— Problem to work on —
In the part of the listing that opens with the line containing "#### **Step 3: Evaluation Services**" and closes with the line containing "### Key Terms", replace every occurrence of "Simple" with "Basic". Reproduce only those lines, leaving everything else in them unchanged.

— Material for this exercise —
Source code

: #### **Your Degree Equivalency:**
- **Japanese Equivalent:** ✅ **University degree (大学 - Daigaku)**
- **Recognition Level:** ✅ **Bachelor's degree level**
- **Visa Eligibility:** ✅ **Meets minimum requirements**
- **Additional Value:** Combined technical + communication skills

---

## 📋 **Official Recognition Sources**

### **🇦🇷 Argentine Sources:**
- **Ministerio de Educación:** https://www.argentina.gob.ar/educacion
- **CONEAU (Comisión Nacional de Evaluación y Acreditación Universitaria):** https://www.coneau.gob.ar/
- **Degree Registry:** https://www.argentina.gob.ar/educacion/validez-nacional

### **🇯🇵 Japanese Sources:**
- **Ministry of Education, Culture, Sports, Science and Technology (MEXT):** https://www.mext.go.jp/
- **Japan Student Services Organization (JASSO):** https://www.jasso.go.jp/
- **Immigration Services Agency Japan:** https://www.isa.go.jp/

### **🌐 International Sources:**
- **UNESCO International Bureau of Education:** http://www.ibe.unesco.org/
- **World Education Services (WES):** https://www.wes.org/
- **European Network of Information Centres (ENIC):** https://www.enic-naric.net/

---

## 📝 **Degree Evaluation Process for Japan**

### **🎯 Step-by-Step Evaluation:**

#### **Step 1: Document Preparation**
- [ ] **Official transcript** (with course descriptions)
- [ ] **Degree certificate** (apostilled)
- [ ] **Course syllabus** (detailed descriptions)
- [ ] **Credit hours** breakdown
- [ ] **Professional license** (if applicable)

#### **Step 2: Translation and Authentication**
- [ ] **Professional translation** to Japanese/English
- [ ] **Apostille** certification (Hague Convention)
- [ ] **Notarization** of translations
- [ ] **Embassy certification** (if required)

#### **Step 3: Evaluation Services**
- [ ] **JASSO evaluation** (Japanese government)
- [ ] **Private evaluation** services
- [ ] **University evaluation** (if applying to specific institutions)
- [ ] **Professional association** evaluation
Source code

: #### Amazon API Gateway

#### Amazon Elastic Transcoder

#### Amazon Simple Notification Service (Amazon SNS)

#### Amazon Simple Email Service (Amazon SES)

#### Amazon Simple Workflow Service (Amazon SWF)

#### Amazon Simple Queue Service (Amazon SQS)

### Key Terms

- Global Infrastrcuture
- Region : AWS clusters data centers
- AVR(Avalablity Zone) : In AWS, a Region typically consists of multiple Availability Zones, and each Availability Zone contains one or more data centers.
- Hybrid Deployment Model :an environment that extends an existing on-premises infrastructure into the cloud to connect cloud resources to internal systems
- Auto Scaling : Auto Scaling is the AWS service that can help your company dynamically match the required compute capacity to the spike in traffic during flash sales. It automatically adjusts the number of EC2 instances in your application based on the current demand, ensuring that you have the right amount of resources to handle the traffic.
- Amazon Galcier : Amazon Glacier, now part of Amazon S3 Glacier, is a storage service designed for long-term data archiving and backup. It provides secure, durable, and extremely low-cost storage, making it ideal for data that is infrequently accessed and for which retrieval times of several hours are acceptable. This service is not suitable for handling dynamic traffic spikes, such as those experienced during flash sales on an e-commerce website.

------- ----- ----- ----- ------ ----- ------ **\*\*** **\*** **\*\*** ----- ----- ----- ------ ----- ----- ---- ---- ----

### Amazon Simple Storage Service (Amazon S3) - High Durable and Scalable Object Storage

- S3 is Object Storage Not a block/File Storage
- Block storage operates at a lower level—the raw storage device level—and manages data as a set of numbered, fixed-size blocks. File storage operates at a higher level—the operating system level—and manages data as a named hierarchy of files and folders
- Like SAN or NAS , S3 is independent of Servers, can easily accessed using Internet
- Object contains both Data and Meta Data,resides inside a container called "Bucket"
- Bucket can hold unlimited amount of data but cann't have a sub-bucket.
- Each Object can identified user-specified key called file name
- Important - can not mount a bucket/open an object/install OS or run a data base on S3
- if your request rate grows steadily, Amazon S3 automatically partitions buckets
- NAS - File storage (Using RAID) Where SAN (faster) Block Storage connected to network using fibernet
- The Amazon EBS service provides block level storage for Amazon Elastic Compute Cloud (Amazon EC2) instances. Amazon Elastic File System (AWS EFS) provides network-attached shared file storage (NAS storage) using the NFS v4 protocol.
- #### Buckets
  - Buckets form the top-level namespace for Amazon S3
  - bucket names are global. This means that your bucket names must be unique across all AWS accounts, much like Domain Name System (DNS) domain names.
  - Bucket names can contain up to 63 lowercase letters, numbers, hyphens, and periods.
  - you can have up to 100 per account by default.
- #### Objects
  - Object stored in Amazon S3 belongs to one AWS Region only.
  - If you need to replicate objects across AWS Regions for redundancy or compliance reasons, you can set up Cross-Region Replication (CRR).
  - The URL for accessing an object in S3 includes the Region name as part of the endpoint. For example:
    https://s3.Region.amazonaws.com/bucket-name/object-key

— Written answer —
#### **Step 3: Evaluation Services**
- [ ] **JASSO evaluation** (Japanese government)
- [ ] **Private evaluation** services
- [ ] **University evaluation** (if applying to specific institutions)
- [ ] **Professional association** evaluation
Source code

: #### Amazon API Gateway

#### Amazon Elastic Transcoder

#### Amazon Basic Notification Service (Amazon SNS)

#### Amazon Basic Email Service (Amazon SES)

#### Amazon Basic Workflow Service (Amazon SWF)

#### Amazon Basic Queue Service (Amazon SQS)

### Key Terms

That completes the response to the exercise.